Usha with an Assamese weaver
Assam, a little-known region in the North-Eastern part of India, is a showcase of hand-woven textiles. Usha’s love for these comes from the earliest memories of the women in her family wearing stunning woven skirts (mekhelas) and scarves ( chadors ), the tribal women who sashayed down local markets with their skirts in bright shades of fuschia and green , the warm Eri silk shawls worn by her grandfather as he watched his favorite TV show on dark winter nights , and the ever present “gamocha“ or hand-towel, an intrinsic symbol of Assamese culture and identity handed as a gift of respect to guests.
The handloom sector plays a very important role in India’s culture and heritage and provides employment to millions of people, of whom 60% are women. Handloom weaving has had an overwhelming presence in the socio-economic life of Assamese people since many generations. The art of weaving is known for its incredible simplicity and unequalled charm. The techniques of weaving are handed down over generations, allusions to which are available in Assamese literature and scriptures. Assam has the highest concentration of handlooms and weavers in India. Spinning and weaving activities became an indispensable profession of every Assamese household during the days of the Ahom regime (1228-1826).

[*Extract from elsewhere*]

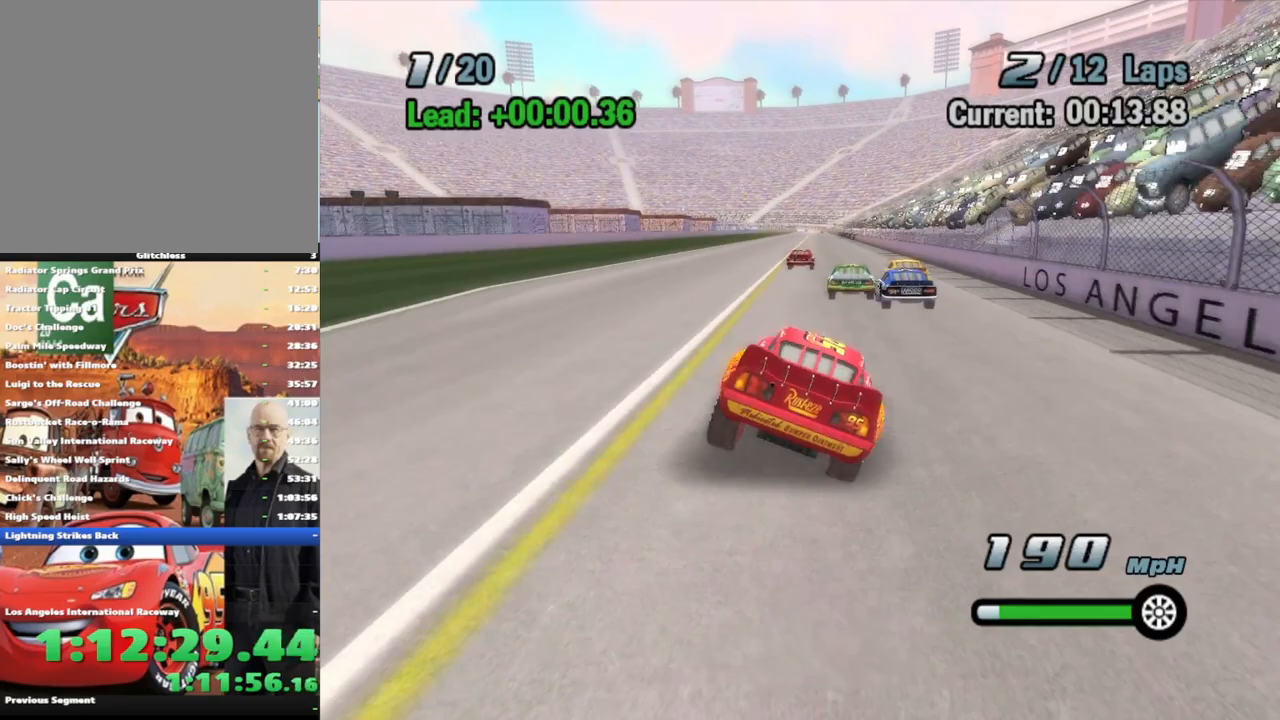
{"dt_ms": 500, "buttons": ["A"], "left_stick": "center", "right_stick": "center", "events": [[100, "left_stick", "left"], [233, "left_stick", "center"], [333, "left_stick", "right"], [450, "left_stick", "center"]]}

A weaver working on her traditional loom
The weaving of cloth was practiced by the Brahmins and other castes irrespective of their social status. Handloom weaving is a rural activity, where spinning, weaving and other processes are done by hand. Handlooms are environment friendly. No energy is required except for the machinery that spins the yarn used. There are no building or transportation costs involved in this activity because most looms are set up in the homes of the weavers or within the village. The looms are 20 – 100 years old and made from locally sourced wood and bamboo. Weavers use bicycles to transport raw materials from one village to the other. The sector thus lends itself to sustainable development policies aimed at reduction of negative impacts on environment and ecology.
The handloom weaving sector plays a vital role, providing sustenance to a large section of people and facilitating economic growth of the region. In the rural areas, weaving activities are considered as an additional household chore to enhance family incomes and raise standards of living.
weaver in their village
One of the obstacles to growth and improvement of the skill is the lack of training and design facilities for the weavers. Most women weavers continue to make traditional designs without any change to a limited product range. There are no rewards for innovation and few opportunities to develop entrepreneurship skills.
Our commitment to the industry and the weavers is many-fold. We are working with NGO’s on the ground who help the women to understand and implement our designs. We help them create new motifs for cushion covers, follow strict quality specifications and adhere to international standards of fabrication.
These slow and steady methods of training are gradually helping the weavers improve their design aesthetic and productivity.
Design and quality discussion
With the help of NGO’s, we are challenging them to enter new product categories, work with a different color palette and pay utmost attention to finishing each piece. We hope that this training will help the weavers attract new international clients and improve their living conditions.
To take our commitment further, we have partnered with Parijat academy in Assam. This institute is run by its very committed founder, Uttam, who has taken the responsibility to provide free education to approximately 400 students in the tribal areas bordering Guwahati, the capital of Assam. We will be sharing training skills and providing a captive market for woven fabrics that are made by the women of these villages, often mothers to students in the Academy.
Our new range of woven cushion covers
Our new range of square cushion covers and rectangle cushion covers has been a painstaking exercise in patience and trust – hampered by floods, COVID and enormous difficulties linked to transport and communications. Our resolve is intact and our love for woven fabrics, even stronger! Our adventure in Assam continues, our range promises to grow and become even more stunning with every collection, and we will be sharing more stories of help and training in the months to come.